ありがとう。リンくんがぼそっとつぶやく。
あ。おいしい・・・。
深夜2時。静まり返った、みどりテラス。
ブルブルブル。
おれのカラダ、ぴえっぴえ。
リンくんはこれでもかというくらいいろんなものを着込んで、首やおなかにぐるぐる巻きに布を巻き付けている。

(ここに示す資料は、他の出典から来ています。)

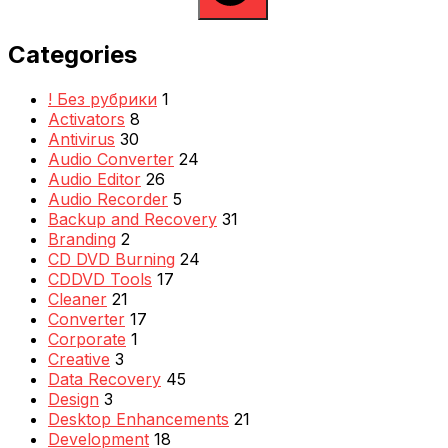
Categories
! Без рубрики
1
Activators
8
Antivirus
30
Audio Converter
24
Audio Editor
26
Audio Recorder
5
Backup and Recovery
31
Branding
2
CD DVD Burning
24
CDDVD Tools
17
Cleaner
21
Converter
17
Corporate
1
Creative
3
Data Recovery
45
Design
3
Desktop Enhancements
21
Development
18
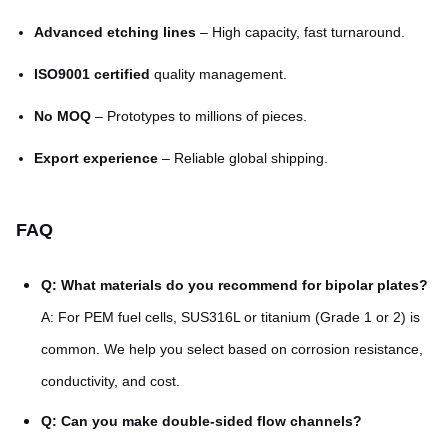
Advanced etching lines
– High capacity, fast turnaround.
ISO9001 certified
quality management.
No MOQ
– Prototypes to millions of pieces.
Export experience
– Reliable global shipping.
FAQ
Q: What materials do you recommend for bipolar plates?
A: For PEM fuel cells, SUS316L or titanium (Grade 1 or 2) is
common. We help you select based on corrosion resistance,
conductivity, and cost.
Q: Can you make double-sided flow channels?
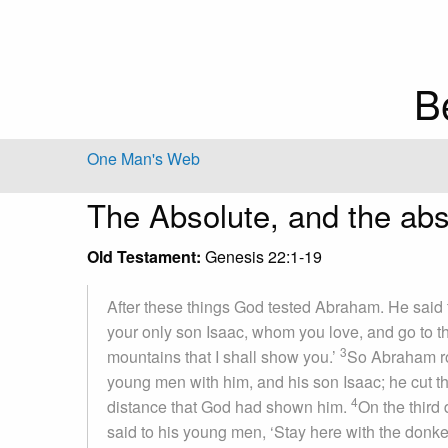
B
One Man's Web
The Absolute, and the abs
Old Testament:
Genesis 22:1-19
After these things God tested Abraham. He said 
your only son Isaac, whom you love, and go to the
3
mountains that I shall show you.’
So Abraham ros
young men with him, and his son Isaac; he cut the
4
distance that God had shown him.
On the third
said to his young men, ‘Stay here with the donkey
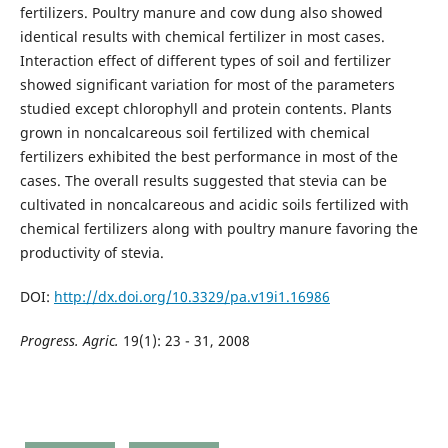
fertilizers. Poultry manure and cow dung also showed
identical results with chemical fertilizer in most cases.
Interaction effect of different types of soil and fertilizer
showed significant variation for most of the parameters
studied except chlorophyll and protein contents. Plants
grown in noncalcareous soil fertilized with chemical
fertilizers exhibited the best performance in most of the
cases. The overall results suggested that stevia can be
cultivated in noncalcareous and acidic soils fertilized with
chemical fertilizers along with poultry manure favoring the
productivity of stevia.
DOI:
http://dx.doi.org/10.3329/pa.v19i1.16986
Progress. Agric.
19(1): 23 - 31, 2008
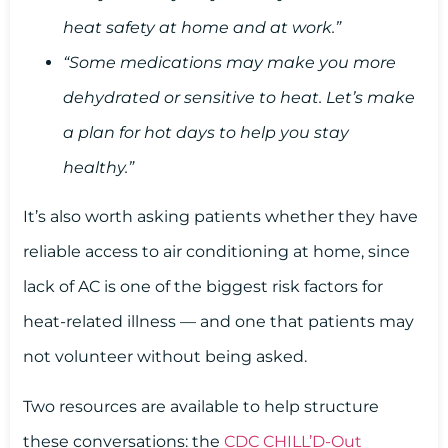
heat safety at home and at work.”
“Some medications may make you more
dehydrated or sensitive to heat. Let’s make
a plan for hot days to help you stay
healthy.”
It’s also worth asking patients whether they have
reliable access to air conditioning at home, since
lack of AC is one of the biggest risk factors for
heat-related illness — and one that patients may
not volunteer without being asked.
Two resources are available to help structure
these conversations: the
CDC CHILL’D-Out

おれにも一枚なんかくれよ。いつもの衣装じゃ寒すぎる。
ふたご座流星群がよく見えるとかいうニュースを見たリンくん。眠い目こすってむくっと起きて、意を決してみどりテラスに向かったんだ。本当はおれもねむねむだったけれど、ひとりじゃ心配だからと、あわててリンくんのあとを追いかけたってわけだ。そんなおれを見かねたケンイツエンチョーも、追いかけてきてくれた。エンチョーはゆったりと一服しながら。リンくんはカメラを構えながら。おれは、リンくんの手の中でぐっと寒さをこらえながら。3人で、静かに、みどりテラスで空を見上げる。
こんな風に、深夜の星空をしっかりと眺めたことはあまりなかったな。おれはお日さまやお月さまのことはよく眺めてきたけれど、お星さまは無数にありすぎて、なんだかどこを見ていいのかわからなくなる。今夜だって、そうだ。
広い広いひろーいお空の、、、ドッチを向いて眺めてたらいいのかな?って。
おれの視野の狭さを思い知らされる。
・・・すぅっ。
リンくん、いまコッチ流れたよ。
おわっ。見逃した。
・・・すぅっ。
あっ!!!いまおっきいの、流れた!
ボブお、どだった?
ん。フシギだった!
うん。フシギだったね。
フワァーぁ。おれ、ねる。
うん。ねよか。私、寝る前になんか飲みたい。
あれ、ミルクもう一杯飲みたい?
ううん。ちょこっとお酒。あ。赤ワイン一口飲んでからおフトン行くね。
うん、早く来いよ。
はーい。おやすみ。
おやすみ。明日もお空、眺めよう。